» RECORDS FOR THIS TASK
===
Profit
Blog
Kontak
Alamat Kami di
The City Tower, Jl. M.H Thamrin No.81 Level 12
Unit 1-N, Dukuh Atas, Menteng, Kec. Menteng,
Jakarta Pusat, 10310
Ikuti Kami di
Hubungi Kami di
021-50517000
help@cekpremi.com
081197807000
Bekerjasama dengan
===
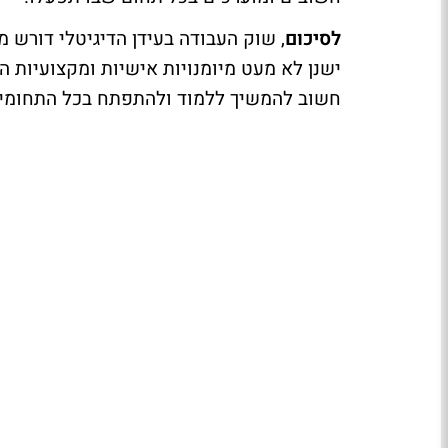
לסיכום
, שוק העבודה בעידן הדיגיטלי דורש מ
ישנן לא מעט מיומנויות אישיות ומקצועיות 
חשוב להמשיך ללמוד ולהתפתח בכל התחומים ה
===
» AIM OF THE EXERCISE
In the entries above, find the line with "Alamat Kami di" and the line with "Bekerjasama dengan", then restate word for word both of them and every line between, with nothing more.

» WRITTEN SOLUTION
Alamat Kami di
The City Tower, Jl. M.H Thamrin No.81 Level 12
Unit 1-N, Dukuh Atas, Menteng, Kec. Menteng,
Jakarta Pusat, 10310
Ikuti Kami di
Hubungi Kami di
021-50517000
help@cekpremi.com
081197807000
Bekerjasama dengan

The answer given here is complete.